*** Opening of Provided information ***
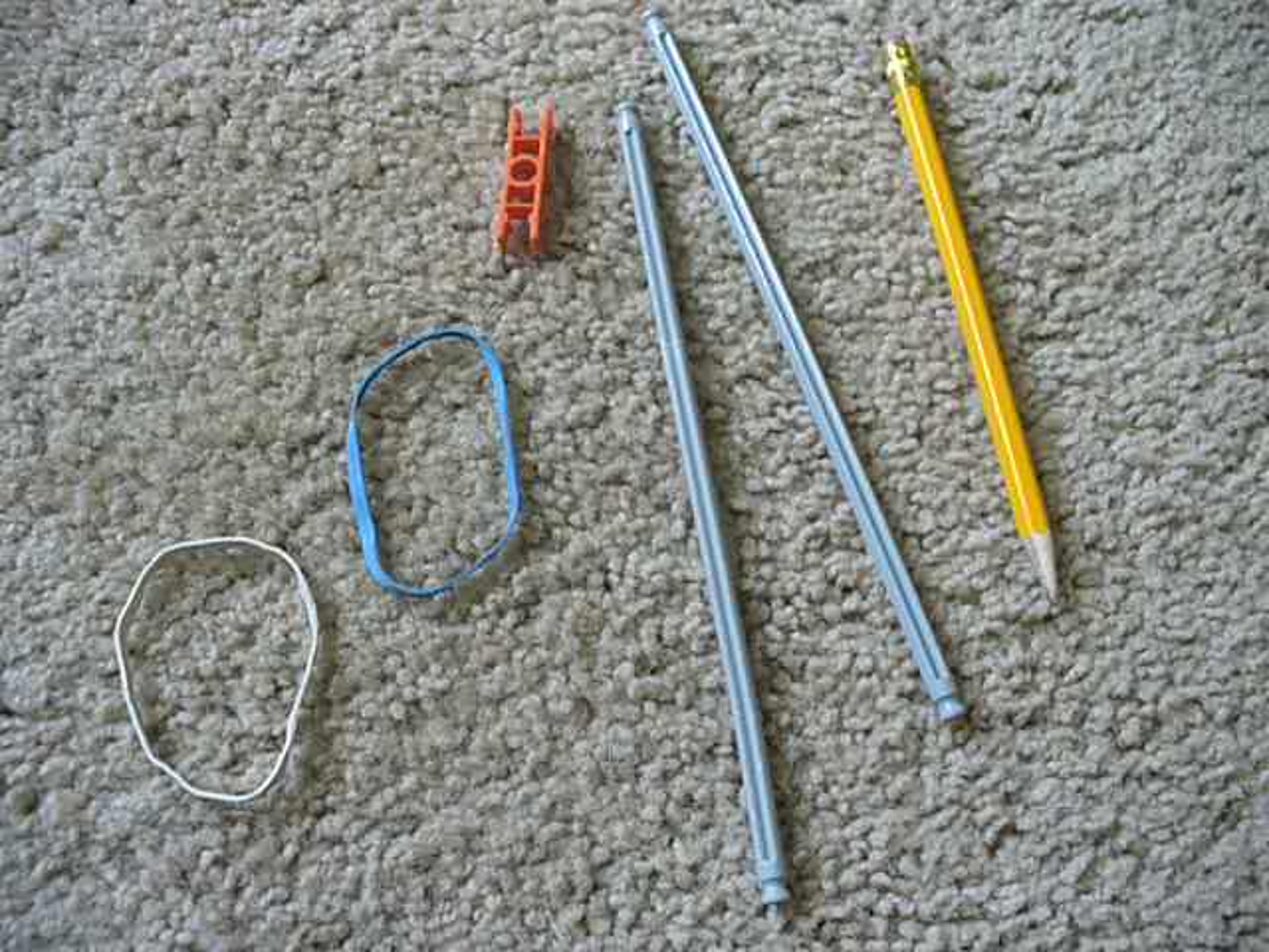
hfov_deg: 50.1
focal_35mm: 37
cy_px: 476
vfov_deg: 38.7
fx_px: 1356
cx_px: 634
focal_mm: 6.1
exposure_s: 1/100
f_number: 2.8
*** Close of Provided information ***
*** Opening of Provided information ***
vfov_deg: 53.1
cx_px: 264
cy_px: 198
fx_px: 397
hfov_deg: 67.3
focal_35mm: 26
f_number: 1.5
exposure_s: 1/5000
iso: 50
*** Close of Provided information ***
The reply should consist solely of the lines above from the one that has "hfov_deg: 50.1" through the one that has "f_number: 2.8", reproduced exactly.

## Exercise result
hfov_deg: 50.1
focal_35mm: 37
cy_px: 476
vfov_deg: 38.7
fx_px: 1356
cx_px: 634
focal_mm: 6.1
exposure_s: 1/100
f_number: 2.8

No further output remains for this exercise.